PHOENIX — Folk punk band Poor Man’s Richard surprised concertgoer and superfan Dave Cumberbatch last night by inviting him on stage to “play a milk crate or whatever,” jealous witnesses confirm.

“Oh, my God, it was fucking crazy, man!” said Cumberbatch, sweating and out of breath. “They said they needed a little help knocking a bunch of trash around for their next song, and I was shouting my lungs out until they told me to come on stage. I got so nervous… but I smacked quarter notes on the milk crate with a wooden stick for the whole song without missing a beat. Usually, I can’t play very well in front of other people, but the adrenaline rush of the stage — it just held it all in place.”

The band’s full-time milk crate player, Mike Burton, was amazed by Cumberbatch’s skill.

“Sometimes, we like to pull a young fan up and let ‘em have a go with the big dogs, and lemme tell you — the kid was a natural. I thought I’d be out of a job,” said Burton. “Luckily, I’m still damn good at tapping a cutting board with an assortment of different-sized clothing pins, or else I’d be dropped from Poor Man’s Richard for sure. What a raw talent.”

However, fellow showgoer Jeffrey Angles was less than impressed by Cumberbatch’s performance.

“What a hack,” said Angles, smoking a homemade cigarette. “I’ve seen literal lepers slap the plastic honeycomb around better than that. It’s a dumb instrument anyways. Me? I’m a technical player; not some dandy like that Dave guy. If they called me up on that stage to shake my can of lima beans for a solo, I tell you, I’d get signed on the spot.”
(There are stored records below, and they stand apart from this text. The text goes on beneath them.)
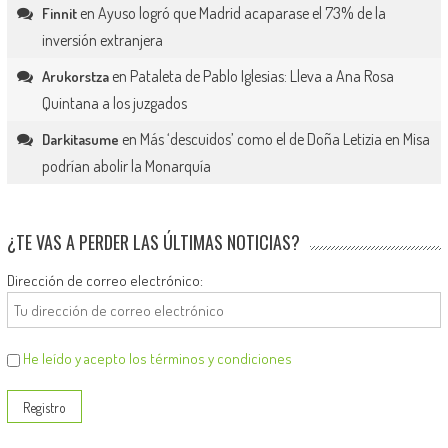
en
Ayuso logró que Madrid acaparase el 73% de la
Finnit
inversión extranjera
en
Pataleta de Pablo Iglesias: Lleva a Ana Rosa
Arukorstza
Quintana a los juzgados
en
Más ‘descuidos’ como el de Doña Letizia en Misa
Darkitasume
podrían abolir la Monarquía
¿TE VAS A PERDER LAS ÚLTIMAS NOTICIAS?
Dirección de correo electrónico:
He leído y acepto los términos y condiciones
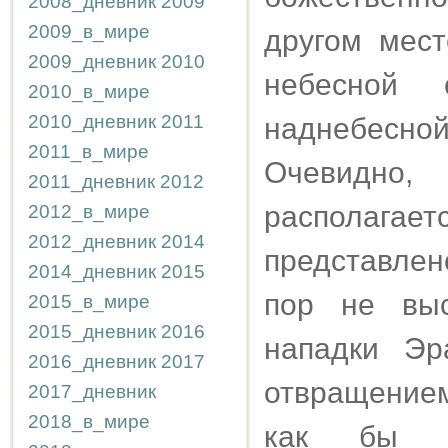
2008_дневник
2009
2009_в_мире
другом мес
2009_дневник
2010
небесной 
2010_в_мире
2010_дневник
2011
наднебесн
2011_в_мире
Очевидно
2011_дневник
2012
располагаетс
2012_в_мире
2012_дневник
2014
представлен
2014_дневник
2015
пор не выс
2015_в_мире
2015_дневник
2016
нападки Эр
2016_дневник
2017
отвращением
2017_дневник
2018_в_мире
как бы н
For her part, sound tech Autumn Nabritzcki was perplexed by the performance.

“What the fuck kind of band is this?” said Nabritzcki. “My manager told me they were a punk band. 30 minutes before the show, one of the 12 fucking band members runs up to me asking if I have any mics that would ‘do my music tube justice’ — he was holding a PVC pipe with three holes poked in it and a flyswatter taped to the end.”

At press time, Nabritzcki audibly wondered if “these are real instruments,” and if “this a real genre.”